Innovation: Yoga to relieve asthma-related problems

Owen Nyaka, CNS Correspondent, Malawi
Yoga has gained global popularity as a form of exercise with general life-style benefits, and recent studies have investigated the potential of yoga to relieve asthma-related problems. A global independent network of researchers, professionals, patients, carers and people interested in health (Cochrane) recently published a systematic review on the benefits of Yoga for asthma patients. The authors reviewed 15 randomised controlled studies, which involved 1,048 men and women with asthma.

A new Cochrane Review, published on Wednesday April 27, 2016 says that yoga may have a beneficial effect on symptoms and quality of life in people with asthma, but effects on lung function and medication use are uncertain because the results varied. Most of the studies were conducted in India, followed by Europe and the United States. The majority of participants had mild to moderate asthma for 6 months to more than 23 years. Six studies looked into the effects of breathing alone during yoga exercise, whilst the other studies assessed the effects of yoga that included breathing, posture and mediation. The results of five studies indicate evidence that practicing yoga might be able to improve asthma patients’ quality of life and symptoms to some extent. However, researchers warned that higher-quality studies with more participants would be needed to draw any firm conclusion about the effects of yoga. The effects of yoga on medication use and any side-effects of yoga are also uncertain, because only a few very small studies reported these outcomes.

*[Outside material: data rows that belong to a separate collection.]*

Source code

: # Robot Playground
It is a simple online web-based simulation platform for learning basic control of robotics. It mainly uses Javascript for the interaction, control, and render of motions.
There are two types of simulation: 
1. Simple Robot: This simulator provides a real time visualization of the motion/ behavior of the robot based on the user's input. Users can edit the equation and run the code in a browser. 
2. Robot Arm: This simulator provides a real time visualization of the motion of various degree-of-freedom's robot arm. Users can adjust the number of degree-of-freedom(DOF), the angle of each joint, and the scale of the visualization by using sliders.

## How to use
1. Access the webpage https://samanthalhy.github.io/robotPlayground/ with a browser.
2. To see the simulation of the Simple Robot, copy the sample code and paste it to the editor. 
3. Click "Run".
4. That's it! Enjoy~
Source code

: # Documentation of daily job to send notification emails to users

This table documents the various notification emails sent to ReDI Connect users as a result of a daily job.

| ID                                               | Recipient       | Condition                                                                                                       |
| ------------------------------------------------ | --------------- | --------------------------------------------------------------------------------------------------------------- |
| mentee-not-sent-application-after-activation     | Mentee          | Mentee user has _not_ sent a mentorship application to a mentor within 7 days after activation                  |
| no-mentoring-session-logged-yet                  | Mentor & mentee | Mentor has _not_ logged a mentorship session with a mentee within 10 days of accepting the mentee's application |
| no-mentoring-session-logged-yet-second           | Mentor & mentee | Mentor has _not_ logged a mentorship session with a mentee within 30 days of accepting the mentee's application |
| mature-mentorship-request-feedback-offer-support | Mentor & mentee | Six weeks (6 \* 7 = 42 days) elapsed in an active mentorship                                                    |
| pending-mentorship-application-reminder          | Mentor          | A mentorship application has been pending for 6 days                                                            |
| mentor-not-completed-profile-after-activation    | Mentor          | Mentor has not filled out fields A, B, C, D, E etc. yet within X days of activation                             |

A-lead author, Dr. Zuyao Yang from the Jockey Club School of Public Health and Primary Care, at the Chinese University of Hong Kong commented in a press release, “Our findings suggest that yoga exercise may lead to small improvements in asthma quality of life and symptoms. However, it is unclear whether yoga has a consistent impact on lung function and we don’t yet know if yoga can reduce people’s medication usage, or if there are any side-effects of yoga for people with asthma.” Deputy Co-ordinating Editor of the Cochrane Airways Group, Rebecca Normansell said in a statement, “At present, we just don’t have enough high quality evidence to determine the effects of yoga as a type of exercise for helping people manage their asthma.

“Because there is uncertainty about the effects of yoga on lung function and use of asthma medication, it’s important that people with asthma continue to take their medication, as prescribed. The findings of this Cochrane Review will help people make more informed choices about their future treatment options.” Asthma is a common chronic disease affecting about 300 million people worldwide. The many typical symptoms of asthma include wheezing, coughing, chest tightness and shortness of breath.

Reacting to the news, Dolesi Nankwenya, a 48-year old woman from the peri-urban slum of Mtandile in the outskirts of capital Lilongwe in Malawi found it very encouraging to note that a cross section of people are putting much effort to protect people with asthma. “It is my hope that sooner or later, a solution to treat asthma shall be found. If yoga can be approved am sure there shall also be ways for universal access to everyone-the less privileged, middle income and well to do people,” says Nankwenya.